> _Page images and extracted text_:
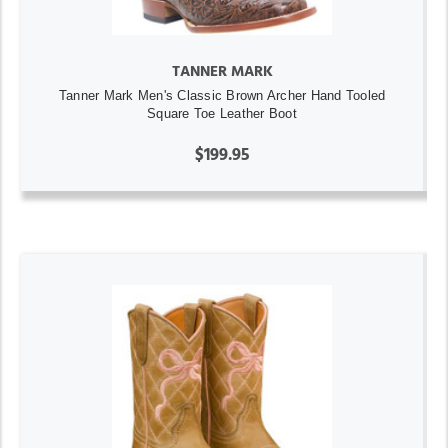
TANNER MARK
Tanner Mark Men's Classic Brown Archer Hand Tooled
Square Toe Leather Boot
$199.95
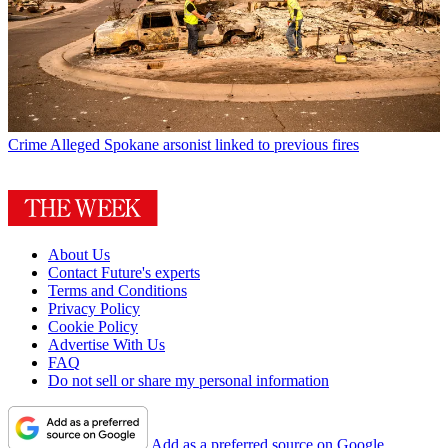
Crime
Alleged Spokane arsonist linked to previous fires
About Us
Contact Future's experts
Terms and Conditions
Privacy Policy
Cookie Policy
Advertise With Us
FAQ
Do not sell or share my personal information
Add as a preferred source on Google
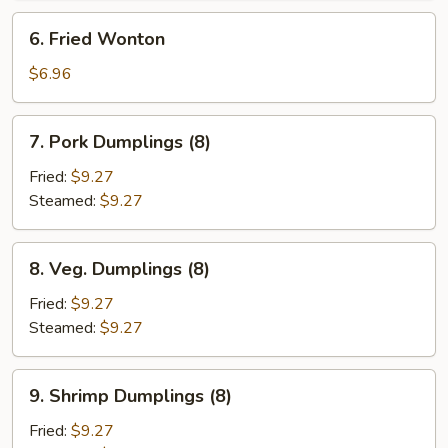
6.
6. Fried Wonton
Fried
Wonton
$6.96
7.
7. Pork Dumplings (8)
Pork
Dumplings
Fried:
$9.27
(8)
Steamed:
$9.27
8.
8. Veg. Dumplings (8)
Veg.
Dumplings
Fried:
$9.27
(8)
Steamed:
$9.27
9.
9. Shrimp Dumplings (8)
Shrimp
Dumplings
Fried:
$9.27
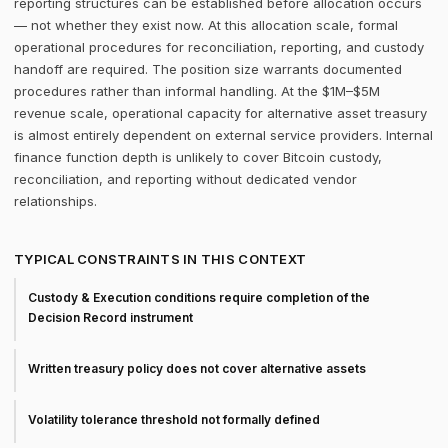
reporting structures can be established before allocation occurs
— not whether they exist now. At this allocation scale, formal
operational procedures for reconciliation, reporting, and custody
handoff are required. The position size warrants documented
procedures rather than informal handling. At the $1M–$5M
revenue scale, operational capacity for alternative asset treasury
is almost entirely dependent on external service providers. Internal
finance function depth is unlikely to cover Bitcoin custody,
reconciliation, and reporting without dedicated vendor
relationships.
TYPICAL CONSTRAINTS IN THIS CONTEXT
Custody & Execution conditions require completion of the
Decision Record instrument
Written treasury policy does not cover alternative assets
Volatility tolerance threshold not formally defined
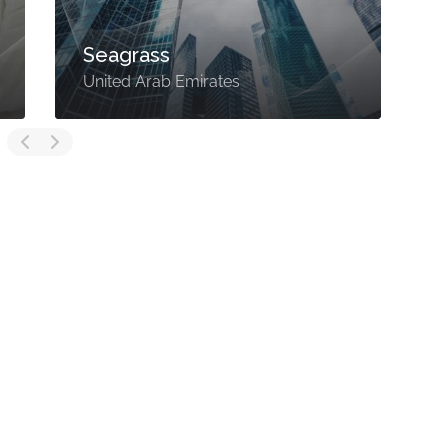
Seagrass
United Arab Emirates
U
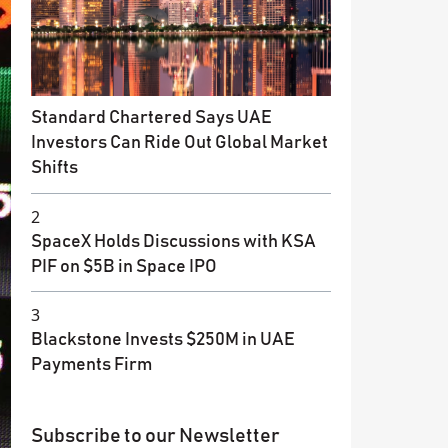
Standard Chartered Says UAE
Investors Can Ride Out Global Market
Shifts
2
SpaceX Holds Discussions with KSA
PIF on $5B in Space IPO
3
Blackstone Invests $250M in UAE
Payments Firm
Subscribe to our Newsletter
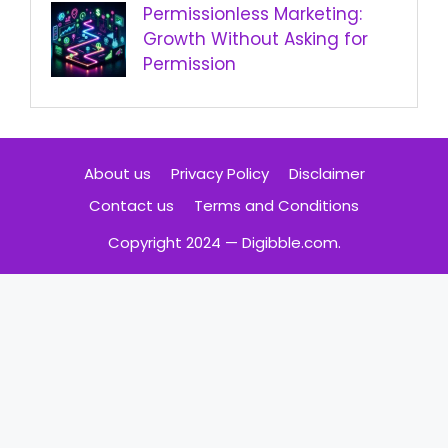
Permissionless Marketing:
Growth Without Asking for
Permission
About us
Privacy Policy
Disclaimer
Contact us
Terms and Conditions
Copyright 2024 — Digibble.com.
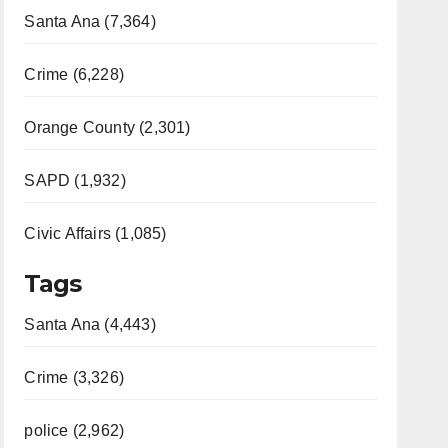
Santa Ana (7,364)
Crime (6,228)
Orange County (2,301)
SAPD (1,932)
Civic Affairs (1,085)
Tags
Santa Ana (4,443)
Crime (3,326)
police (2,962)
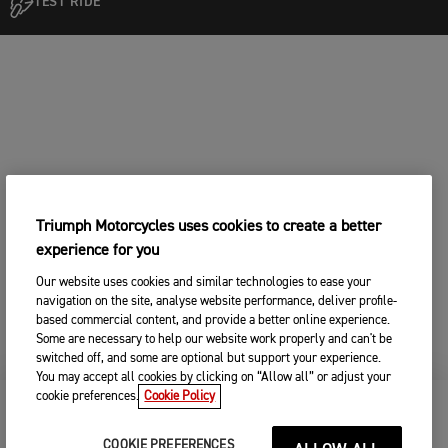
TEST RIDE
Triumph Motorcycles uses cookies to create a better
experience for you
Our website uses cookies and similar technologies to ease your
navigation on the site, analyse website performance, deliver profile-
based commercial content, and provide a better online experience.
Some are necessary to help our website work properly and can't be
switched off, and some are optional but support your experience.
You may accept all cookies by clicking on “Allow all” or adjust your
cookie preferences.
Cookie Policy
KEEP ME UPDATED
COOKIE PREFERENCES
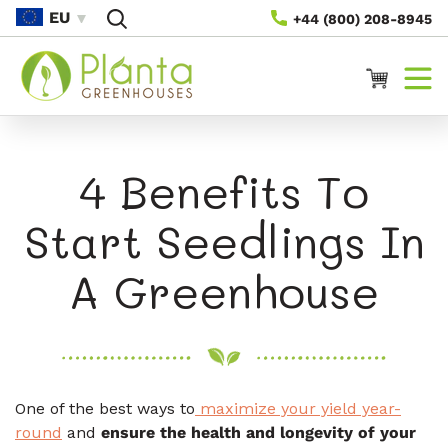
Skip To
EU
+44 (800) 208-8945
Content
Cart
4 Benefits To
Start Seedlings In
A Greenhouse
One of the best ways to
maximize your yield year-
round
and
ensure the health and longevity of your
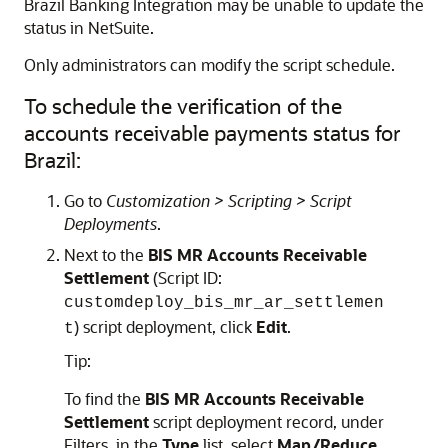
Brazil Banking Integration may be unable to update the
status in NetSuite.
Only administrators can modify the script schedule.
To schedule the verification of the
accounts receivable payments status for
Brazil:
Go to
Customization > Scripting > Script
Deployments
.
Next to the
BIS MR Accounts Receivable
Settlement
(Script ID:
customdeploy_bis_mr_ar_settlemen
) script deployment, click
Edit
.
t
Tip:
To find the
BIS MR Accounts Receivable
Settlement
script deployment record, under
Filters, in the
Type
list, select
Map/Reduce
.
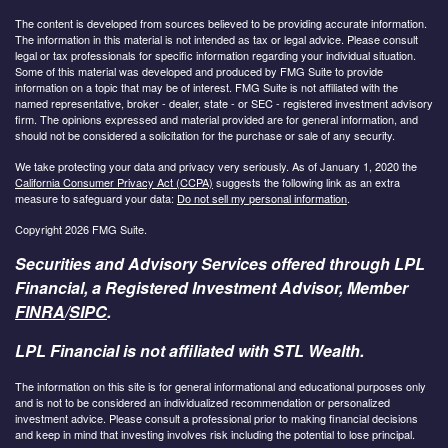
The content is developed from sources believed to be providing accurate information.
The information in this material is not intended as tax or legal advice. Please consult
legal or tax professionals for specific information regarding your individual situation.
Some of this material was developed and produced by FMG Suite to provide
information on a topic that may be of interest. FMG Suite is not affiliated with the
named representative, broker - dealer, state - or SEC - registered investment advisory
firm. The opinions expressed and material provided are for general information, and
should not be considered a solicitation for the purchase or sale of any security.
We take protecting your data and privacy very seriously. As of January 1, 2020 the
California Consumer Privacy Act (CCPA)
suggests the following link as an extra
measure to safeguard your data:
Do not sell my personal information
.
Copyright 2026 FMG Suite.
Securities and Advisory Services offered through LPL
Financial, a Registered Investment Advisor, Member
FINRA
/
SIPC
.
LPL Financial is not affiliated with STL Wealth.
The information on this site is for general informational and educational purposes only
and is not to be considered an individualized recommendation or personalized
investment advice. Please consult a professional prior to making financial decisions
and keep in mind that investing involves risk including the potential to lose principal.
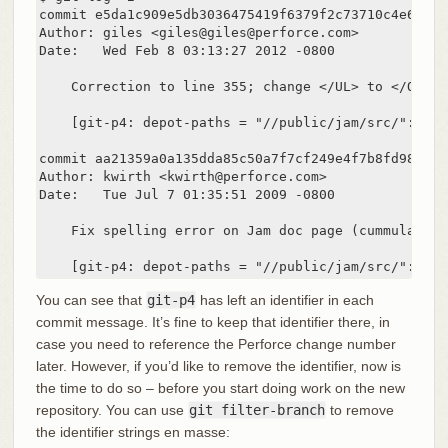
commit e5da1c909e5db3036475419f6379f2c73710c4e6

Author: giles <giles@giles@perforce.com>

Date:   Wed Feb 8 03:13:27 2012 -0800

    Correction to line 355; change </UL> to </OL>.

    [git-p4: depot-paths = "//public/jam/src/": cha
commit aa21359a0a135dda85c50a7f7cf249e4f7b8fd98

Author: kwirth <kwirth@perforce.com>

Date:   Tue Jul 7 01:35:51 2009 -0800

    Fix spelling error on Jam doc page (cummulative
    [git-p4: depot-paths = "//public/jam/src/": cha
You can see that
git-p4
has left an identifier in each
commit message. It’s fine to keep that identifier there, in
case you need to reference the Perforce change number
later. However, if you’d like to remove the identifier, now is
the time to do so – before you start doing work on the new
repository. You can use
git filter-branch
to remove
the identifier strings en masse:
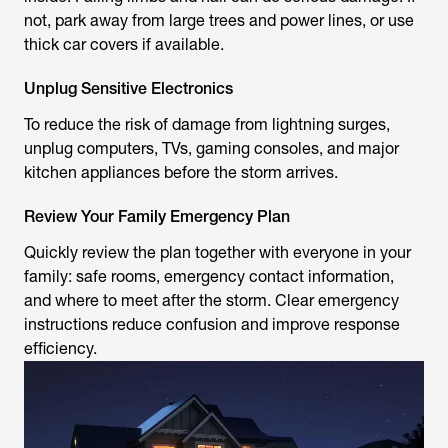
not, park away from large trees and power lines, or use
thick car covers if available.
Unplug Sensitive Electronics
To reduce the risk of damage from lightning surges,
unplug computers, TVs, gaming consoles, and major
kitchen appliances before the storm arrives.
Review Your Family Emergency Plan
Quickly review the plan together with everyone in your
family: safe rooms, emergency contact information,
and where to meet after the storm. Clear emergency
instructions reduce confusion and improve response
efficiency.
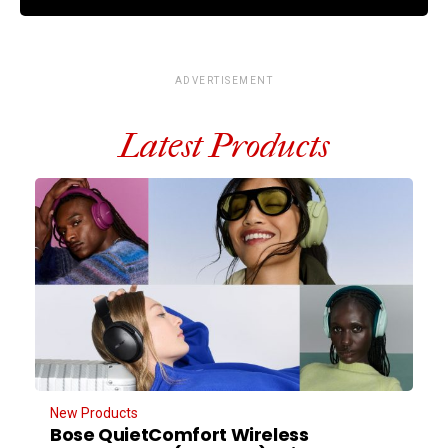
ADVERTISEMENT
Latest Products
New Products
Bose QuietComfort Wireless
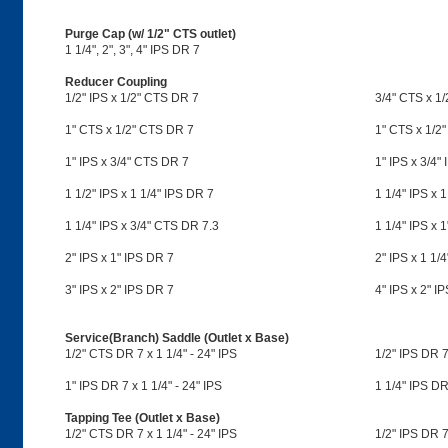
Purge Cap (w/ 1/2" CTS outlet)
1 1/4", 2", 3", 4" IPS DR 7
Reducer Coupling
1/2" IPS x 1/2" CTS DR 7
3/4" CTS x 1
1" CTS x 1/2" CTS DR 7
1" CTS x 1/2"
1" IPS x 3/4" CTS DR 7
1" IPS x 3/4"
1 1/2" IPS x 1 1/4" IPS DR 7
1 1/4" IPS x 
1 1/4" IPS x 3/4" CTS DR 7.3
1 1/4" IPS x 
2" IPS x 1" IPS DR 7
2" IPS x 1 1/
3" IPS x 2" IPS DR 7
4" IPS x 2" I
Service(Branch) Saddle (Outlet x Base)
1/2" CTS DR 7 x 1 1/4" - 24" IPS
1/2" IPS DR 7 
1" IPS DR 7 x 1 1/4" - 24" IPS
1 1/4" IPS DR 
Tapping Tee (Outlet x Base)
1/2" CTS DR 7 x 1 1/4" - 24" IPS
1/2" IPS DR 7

> _Task requirements_: For each entry, copy the text exactly and leave out any image it carries.

> _Solution for this exercise_:
TANNER MARK
Tanner Mark Men's Classic Brown Archer Hand Tooled
Square Toe Leather Boot
$199.95
Crime
Alleged Spokane arsonist linked to previous fires
About Us
Contact Future's experts
Terms and Conditions
Privacy Policy
Cookie Policy
Advertise With Us
FAQ
Do not sell or share my personal information
Add as a preferred source on Google
6.
6. Fried Wonton
Fried
Wonton
$6.96
7.
7. Pork Dumplings (8)
Pork
Dumplings
Fried:
$9.27
(8)
Steamed:
$9.27
8.
8. Veg. Dumplings (8)
Veg.
Dumplings
Fried:
$9.27
(8)
Steamed:
$9.27
9.
9. Shrimp Dumplings (8)
Shrimp
Dumplings
Fried:
$9.27
reporting structures can be established before allocation occurs
— not whether they exist now. At this allocation scale, formal
operational procedures for reconciliation, reporting, and custody
handoff are required. The position size warrants documented
procedures rather than informal handling. At the $1M–$5M
revenue scale, operational capacity for alternative asset treasury
is almost entirely dependent on external service providers. Internal
finance function depth is unlikely to cover Bitcoin custody,
reconciliation, and reporting without dedicated vendor
relationships.
TYPICAL CONSTRAINTS IN THIS CONTEXT
Custody & Execution conditions require completion of the
Decision Record instrument
Written treasury policy does not cover alternative assets
Volatility tolerance threshold not formally defined
Seagrass
United Arab Emirates
U
Standard Chartered Says UAE
Investors Can Ride Out Global Market
Shifts
2
SpaceX Holds Discussions with KSA
PIF on $5B in Space IPO
3
Blackstone Invests $250M in UAE
Payments Firm
Subscribe to our Newsletter
Permissionless Marketing:
Growth Without Asking for
Permission
About us
Privacy Policy
Disclaimer
Contact us
Terms and Conditions
Copyright 2024 — Digibble.com.
Santa Ana (7,364)
Crime (6,228)
Orange County (2,301)
SAPD (1,932)
Civic Affairs (1,085)
Tags
Santa Ana (4,443)
Crime (3,326)
police (2,962)
TEST RIDE
Triumph Motorcycles uses cookies to create a better
experience for you
Our website uses cookies and similar technologies to ease your
navigation on the site, analyse website performance, deliver profile-
based commercial content, and provide a better online experience.
Some are necessary to help our website work properly and can't be
switched off, and some are optional but support your experience.
You may accept all cookies by clicking on “Allow all” or adjust your
cookie preferences.
Cookie Policy
KEEP ME UPDATED
COOKIE PREFERENCES
Skip To
EU
+44 (800) 208-8945
Content
Cart
4 Benefits To
Start Seedlings In
A Greenhouse
One of the best ways to
maximize your yield year-
round
and
ensure the health and longevity of your
Brazil Banking Integration may be unable to update the
status in NetSuite.
Only administrators can modify the script schedule.
To schedule the verification of the
accounts receivable payments status for
Brazil:
Go to
Customization > Scripting > Script
Deployments
.
Next to the
BIS MR Accounts Receivable
Settlement
(Script ID:
customdeploy_bis_mr_ar_settlemen
) script deployment, click
Edit
.
t
Tip:
To find the
BIS MR Accounts Receivable
Settlement
script deployment record, under
Filters, in the
Type
list, select
Map/Reduce
.
The content is developed from sources believed to be providing accurate information.
The information in this material is not intended as tax or legal advice. Please consult
legal or tax professionals for specific information regarding your individual situation.
Some of this material was developed and produced by FMG Suite to provide
information on a topic that may be of interest. FMG Suite is not affiliated with the
named representative, broker - dealer, state - or SEC - registered investment advisory
firm. The opinions expressed and material provided are for general information, and
should not be considered a solicitation for the purchase or sale of any security.
We take protecting your data and privacy very seriously. As of January 1, 2020 the
California Consumer Privacy Act (CCPA)
suggests the following link as an extra
measure to safeguard your data:
Do not sell my personal information
.
Copyright 2026 FMG Suite.
Securities and Advisory Services offered through LPL
Financial, a Registered Investment Advisor, Member
FINRA
/
SIPC
.
LPL Financial is not affiliated with STL Wealth.
The information on this site is for general informational and educational purposes only
and is not to be considered an individualized recommendation or personalized
investment advice. Please consult a professional prior to making financial decisions
and keep in mind that investing involves risk including the potential to lose principal.
commit e5da1c909e5db3036475419f6379f2c73710c4e6

Author: giles <giles@giles@perforce.com>

Date:   Wed Feb 8 03:13:27 2012 -0800

    Correction to line 355; change </UL> to </OL>.

    [git-p4: depot-paths = "//public/jam/src/": cha
commit aa21359a0a135dda85c50a7f7cf249e4f7b8fd98

Author: kwirth <kwirth@perforce.com>

Date:   Tue Jul 7 01:35:51 2009 -0800

    Fix spelling error on Jam doc page (cummulative
    [git-p4: depot-paths = "//public/jam/src/": cha
You can see that
git-p4
has left an identifier in each
commit message. It’s fine to keep that identifier there, in
case you need to reference the Perforce change number
later. However, if you’d like to remove the identifier, now is
the time to do so – before you start doing work on the new
repository. You can use
git filter-branch
to remove
the identifier strings en masse:
not, park away from large trees and power lines, or use
thick car covers if available.
Unplug Sensitive Electronics
To reduce the risk of damage from lightning surges,
unplug computers, TVs, gaming consoles, and major
kitchen appliances before the storm arrives.
Review Your Family Emergency Plan
Quickly review the plan together with everyone in your
family: safe rooms, emergency contact information,
and where to meet after the storm. Clear emergency
instructions reduce confusion and improve response
efficiency.
ADVERTISEMENT
Latest Products
New Products
Bose QuietComfort Wireless
Purge Cap (w/ 1/2" CTS outlet)
1 1/4", 2", 3", 4" IPS DR 7
Reducer Coupling
1/2" IPS x 1/2" CTS DR 7
3/4" CTS x 1
1" CTS x 1/2" CTS DR 7
1" CTS x 1/2"
1" IPS x 3/4" CTS DR 7
1" IPS x 3/4"
1 1/2" IPS x 1 1/4" IPS DR 7
1 1/4" IPS x 
1 1/4" IPS x 3/4" CTS DR 7.3
1 1/4" IPS x 
2" IPS x 1" IPS DR 7
2" IPS x 1 1/
3" IPS x 2" IPS DR 7
4" IPS x 2" I
Service(Branch) Saddle (Outlet x Base)
1/2" CTS DR 7 x 1 1/4" - 24" IPS
1/2" IPS DR 7 
1" IPS DR 7 x 1 1/4" - 24" IPS
1 1/4" IPS DR 
Tapping Tee (Outlet x Base)
1/2" CTS DR 7 x 1 1/4" - 24" IPS
1/2" IPS DR 7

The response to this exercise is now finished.